====== Text extract ======

BigQuery now has 10 GB of free storage, and 1 TB of free monthly queries (try it today)
By Felipe Hoffa, Developer Advocate
If you have data to analyze, you have to try Google BigQuery. Where else can you analyze terabytes of data in seconds, without thinking about servers, indexing, distribution strategies or maintenance headaches? And today we’re making the getting started experience even easier, by adding a free storage tier — so you can try BigQuery with your own data at no cost.
Step 1: Run queries now
To experience BigQuery’s power in the next 5 minutes, just create an account and start running queries on any of the public datasets already available. Every month you’ll get a free terabyte to keep running any queries you’d like.
Step 2: Play with your own data
With the free storage tier we’re announcing here, you’ll be able to load your own data at no cost — up to 10GB of it. Loading data into BigQuery is simple — just point it to any CSV, JSON or Apache Avro files you have, and BigQuery can detect the schema automatically. You can even start streaming data into it (though streaming has no free tier for now). You’ll notice how quick the process is, and that no extra steps or planning are needed to start querying it. Even better: Your data will be more securely stored, encrypted at rest and highly available with no further configuration.
Step 3: Discover all the ways in which BigQuery will rock your data analysis world
BigQuery is open for everyone. You can load data, analyze and visualize it all on your own. You can follow blog posts like this one for fun analyses to get started. Additionally, you can rely on a multitude of partners than can help you do even more — whether visualizing data, analyzing it or bringing it in from multiple sources. You can also count on the community — from asking technical questions on Stack Overflow to sharing all kinds of BigQuery news on reddit.com/r/bigquery.
So who’s this for?

======

■ Aim: Pick up the BigQuery free-tier announcement after its final sentence and keep writing it. Nothing in the lines that follow has any bearing on this.

====== Collected data ======

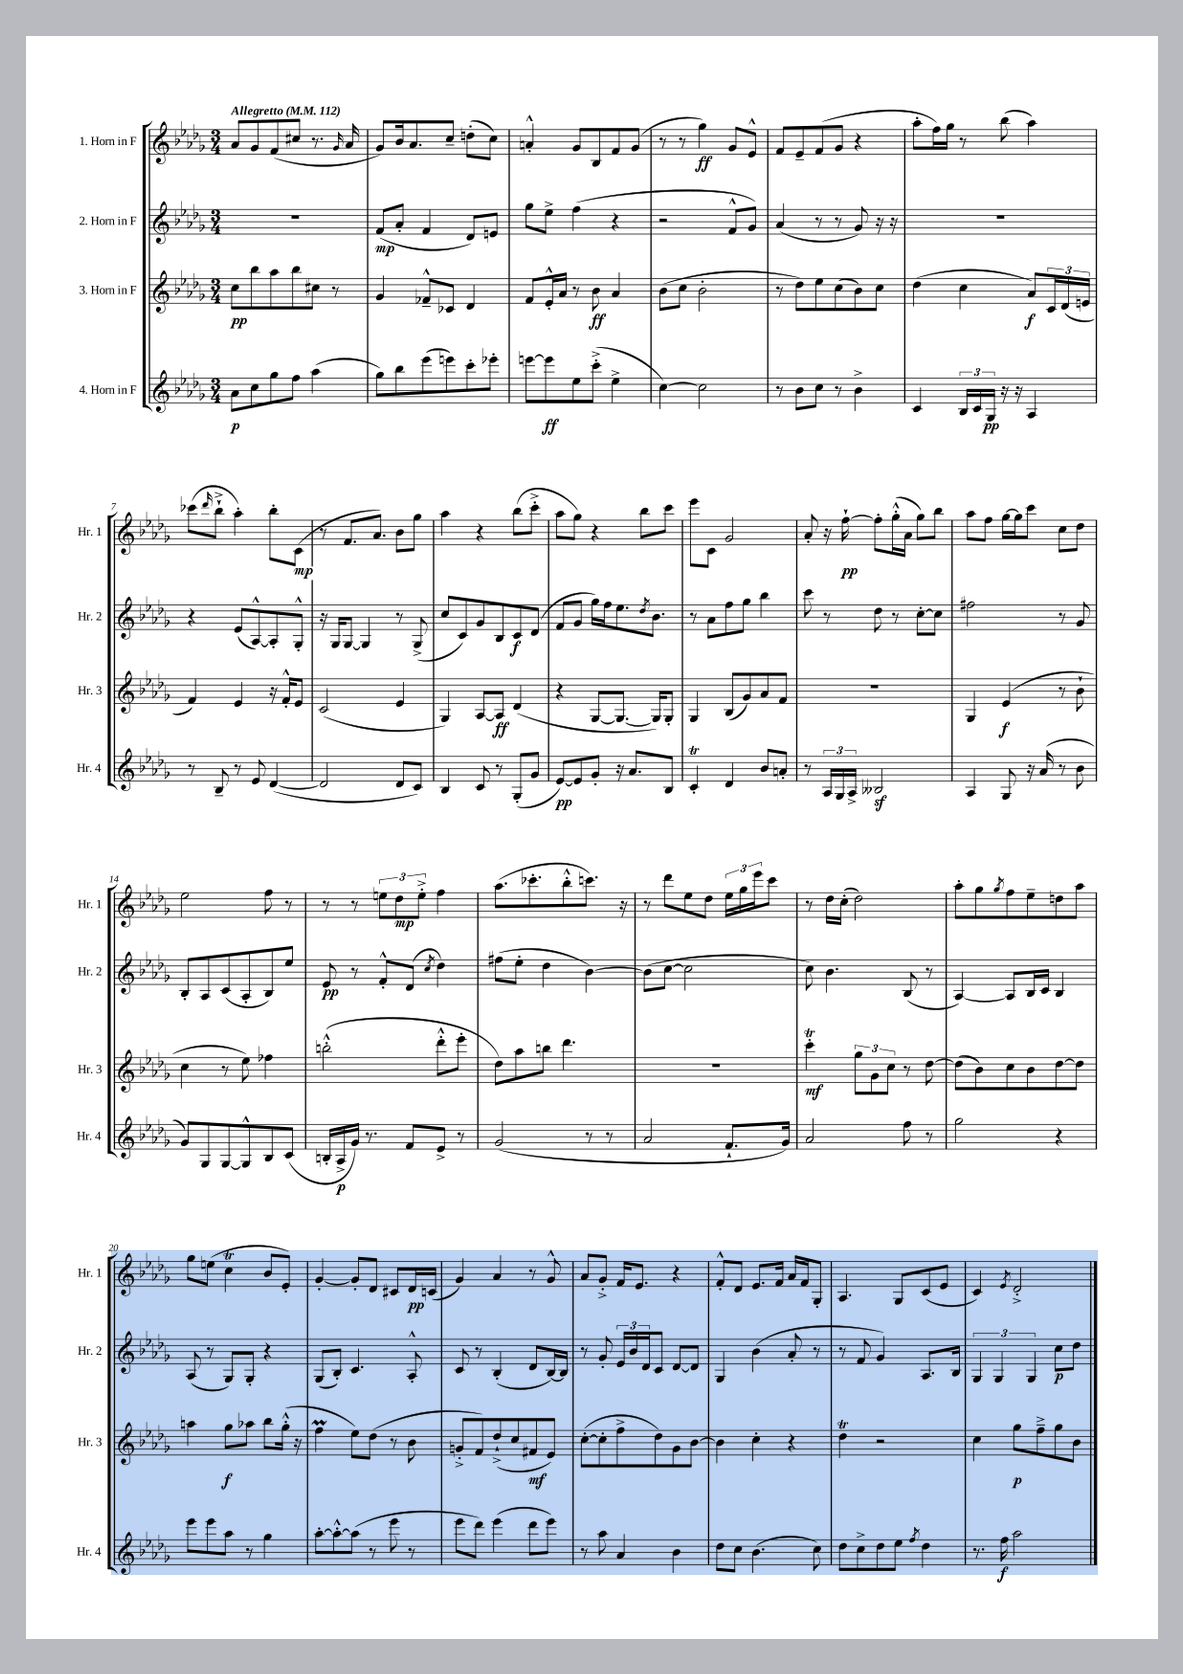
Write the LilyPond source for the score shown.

======

■ Task answer:
With the free storage tier we’re making BigQuery easier to try for a multitude of groups. For example:
- Data science students and teachers: Load your own big data and start learning how to analyze it.
- Firebase developers: Firebase can stream your data straight into BigQuery — you’ll be ready to analyze your users as soon as they act. Check out ”What’s new in Firebase (2017 )” to learn more and see what Firebase announced at Google I/O. (Note: Streaming into BigQuery is not free. Try batch loads for free ingest).
- Researchers: If you have data to share, you can do so — and your audience can instantly start querying it. BigQuery has strong Identity and Access Management (IAM) security provisions, including the ability to set a dataset as public if you want.
- Your proof of concept at work: Maybe your team already has a big data solution you can use your own data to test a workload on BigQuery. We want to make it easy for you to show your colleagues how much BigQuery can do for your company.
- Visualization: Tools like Google Data Studio can quickly connect to BigQuery, and allow you to create dashboards and visualizations with ease.
Finally, a note about free trials and free tiers. Google has two different ways for users to get access to our products for testing:
- Free trial: Google offers new users a $300 credit that expires in 12 months to use as a free trial. This trial is available to any and all Google Cloud Platform products. If you want to test a whole bunch of products on GCP, this is what you want to do.
- Free tiers are product-specific offerings of free usage for new or existing customers, and they never expire. BigQuery has two free tiers: one for storage (10GB) and one for analysis 1TB/month. So, if you keep your usage under those limits, you’ll never get charged. To prevent exceeding these limits, it is wise to monitor usage with Google Stackdriver charts and alerts; furthermore, users can put spending limits on their accounts.
So come join us — you might quickly discover why users love BigQuery so much. And if you want to tell us more, we’ll be ready to interact through Google Cloud Support and on Stack Overflow, reddit and twitter.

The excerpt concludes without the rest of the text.